А учительница русского языка и литературы, услышавшая их разговор, ехидно добавила: «Олег Петрович, вы хоть и преподаватель физкультуры, но пора бы уж научиться правильному построению речи».
Она же влюблена в него, как кошка, вспомнила Людмила Афанасьевна. Поэтому и задирает его по всякому поводу и без повода. Всё делает, лишь бы он обратил на неё внимание.
Дома, переодеваясь в халатик, она подошла к зеркалу. Да, правы вы, Олег Петрович, я неплохо выгляжу для своих тридцати семи, вон, даже животик округлился...

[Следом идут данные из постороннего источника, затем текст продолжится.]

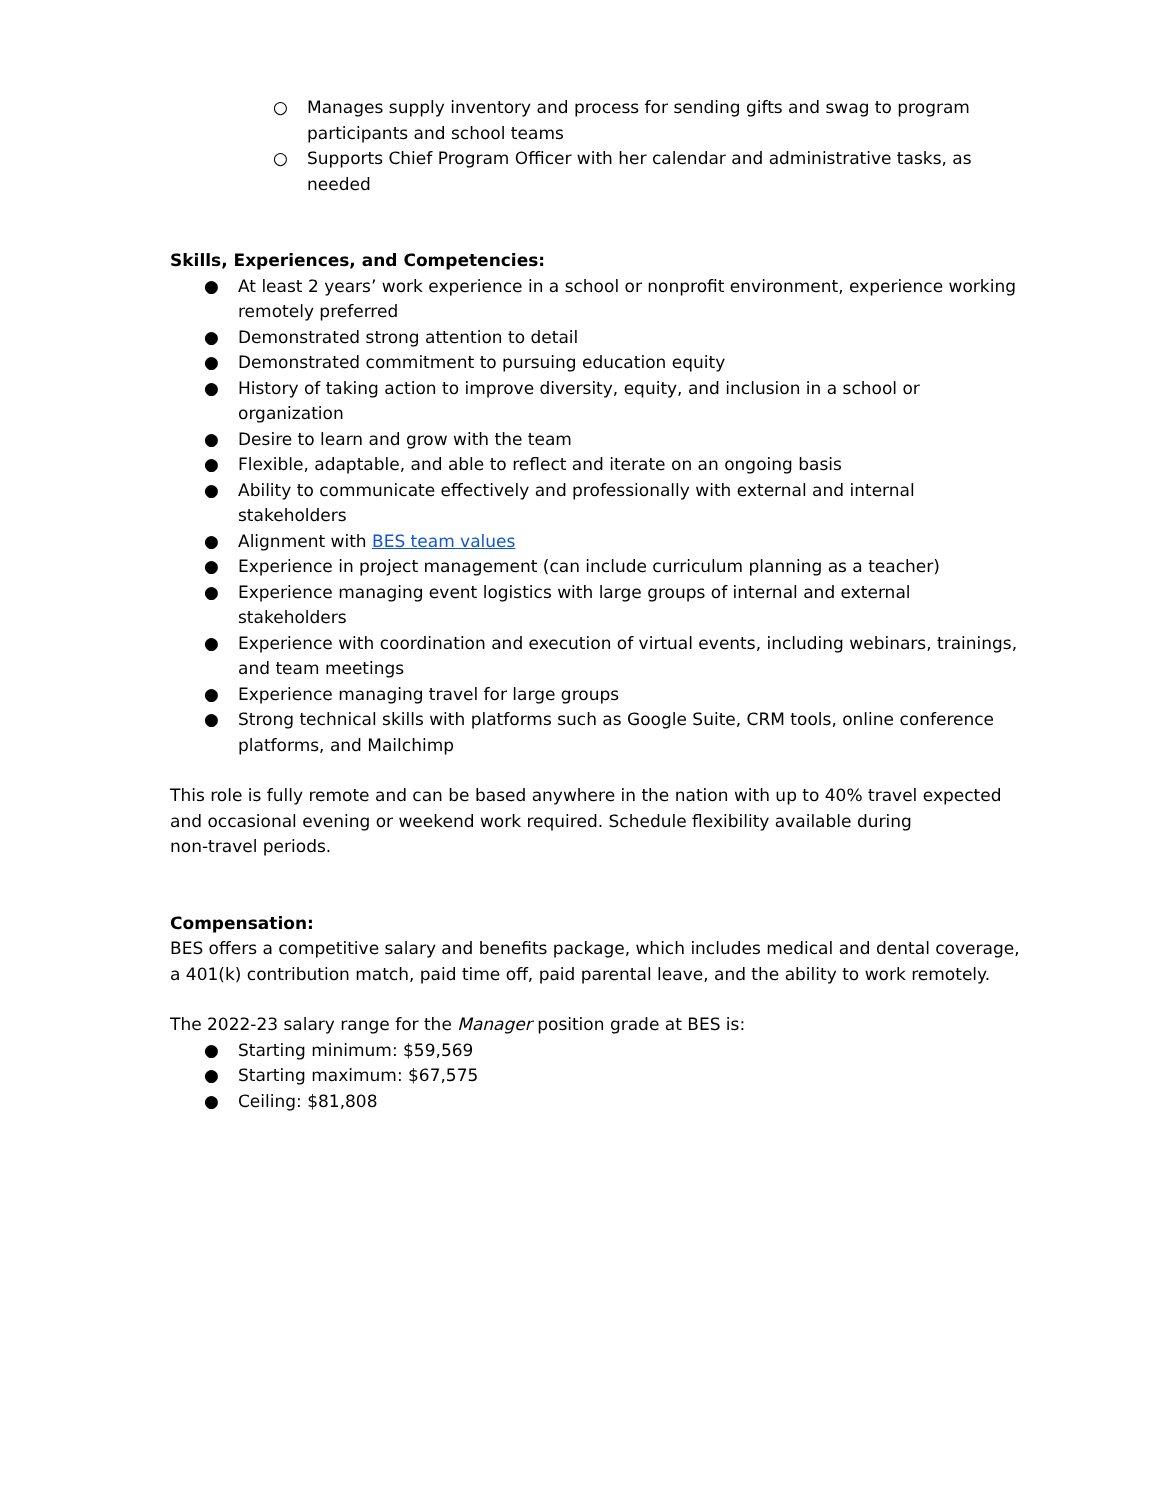○ Manages supply inventory and process for sending gifts and swag to program participants and school teams
○ Supports Chief Program Officer with her calendar and administrative tasks, as needed
Skills, Experiences, and Competencies:
● At least 2 years’ work experience in a school or nonprofit environment, experience working remotely preferred
● Demonstrated strong attention to detail
● Demonstrated commitment to pursuing education equity
● History of taking action to improve diversity, equity, and inclusion in a school or organization
● Desire to learn and grow with the team
● Flexible, adaptable, and able to reflect and iterate on an ongoing basis
● Ability to communicate effectively and professionally with external and internal stakeholders
● Alignment with BES team values
● Experience in project management (can include curriculum planning as a teacher)
● Experience managing event logistics with large groups of internal and external stakeholders
● Experience with coordination and execution of virtual events, including webinars, trainings, and team meetings
● Experience managing travel for large groups
● Strong technical skills with platforms such as Google Suite, CRM tools, online conference platforms, and Mailchimp
This role is fully remote and can be based anywhere in the nation with up to 40% travel expected and occasional evening or weekend work required. Schedule flexibility available during
non-travel periods.
Compensation:
BES offers a competitive salary and benefits package, which includes medical and dental coverage, a 401(k) contribution match, paid time off, paid parental leave, and the ability to work remotely.
The 2022-23 salary range for the Manager position grade at BES is:
● Starting minimum: $59,569
● Starting maximum: $67,575
● Ceiling: $81,808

- Что? Какой... может быть животик? - ахнула она, побледнев. Я, что?! Да не может быть такого, я же ни с кем..., ужаснулась она. Я же..., у меня же... только школа, ученики иии... подработка на почте...
И словно обухом по голове: а тот ненастный вечер... позабыла, что ли? Гос-по-ди, как же это?! - застонала она. Какой позор на мою голову! А что я скажу Вере? А что скажут в школе? Немедленно нужно идти к гинекологу и делать аборт. А, может я ошибаюсь, и я не беременна?
Терзаясь неизвестностью, Людмила Афанасьевна долго не могла уснуть, а утром, чуть свет, позвонила завучу домой и, задыхаясь от еле сдерживаемого волнения, предупредила, что задержится немного и, чтобы избежать ненужных вопросов, быстро положила трубку, и осталась стоять, вперив взгляд в звенящую пустоту квартиры.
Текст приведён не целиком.